The problem: An exact reproduction of the lines from the one with "left shoulder: (667, 192)" to the end of the data below is required. No other lines may be included.

Items listed in a dataset

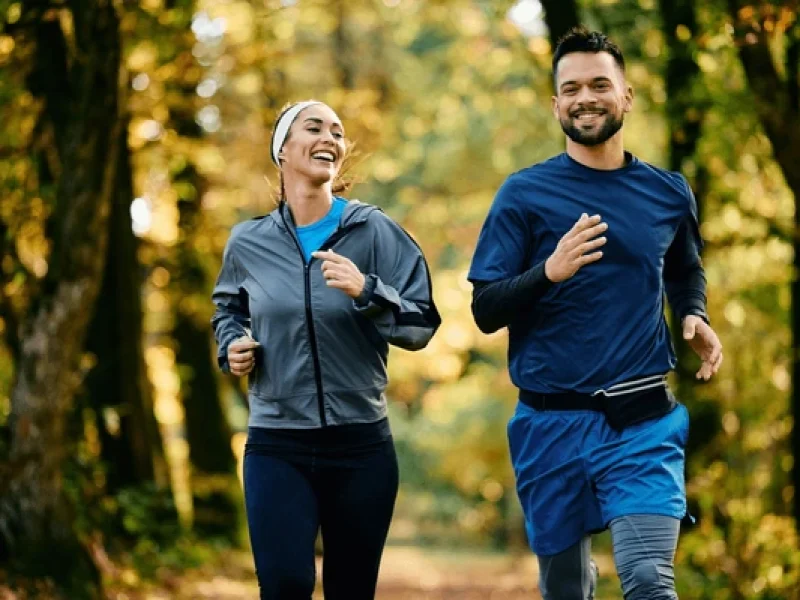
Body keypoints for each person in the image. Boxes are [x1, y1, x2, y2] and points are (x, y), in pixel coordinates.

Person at [468, 28, 723, 600]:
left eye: (600, 84)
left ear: (626, 95)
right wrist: (548, 272)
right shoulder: (523, 194)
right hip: (548, 423)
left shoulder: (667, 192)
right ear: (556, 103)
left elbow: (683, 268)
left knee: (648, 580)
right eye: (572, 88)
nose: (587, 97)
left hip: (641, 420)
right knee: (565, 590)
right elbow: (485, 309)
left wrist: (692, 315)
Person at [211, 100, 440, 600]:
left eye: (337, 132)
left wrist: (369, 291)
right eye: (314, 128)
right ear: (283, 152)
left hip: (361, 446)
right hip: (277, 443)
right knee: (287, 584)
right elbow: (227, 312)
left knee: (349, 591)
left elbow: (423, 323)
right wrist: (232, 346)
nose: (330, 139)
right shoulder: (247, 242)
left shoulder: (373, 230)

Your solution:
left shoulder: (667, 192)
right ear: (556, 103)
left elbow: (683, 268)
left knee: (648, 580)
right eye: (572, 88)
nose: (587, 97)
left hip: (641, 420)
right knee: (565, 590)
right elbow: (485, 309)
left wrist: (692, 315)
Person at [211, 100, 440, 600]:
left eye: (337, 132)
left wrist: (369, 291)
right eye: (314, 128)
right ear: (283, 152)
left hip: (361, 446)
right hip: (277, 443)
right knee: (287, 584)
right elbow: (227, 312)
left knee: (349, 591)
left elbow: (423, 323)
right wrist: (232, 346)
nose: (330, 139)
right shoulder: (247, 242)
left shoulder: (373, 230)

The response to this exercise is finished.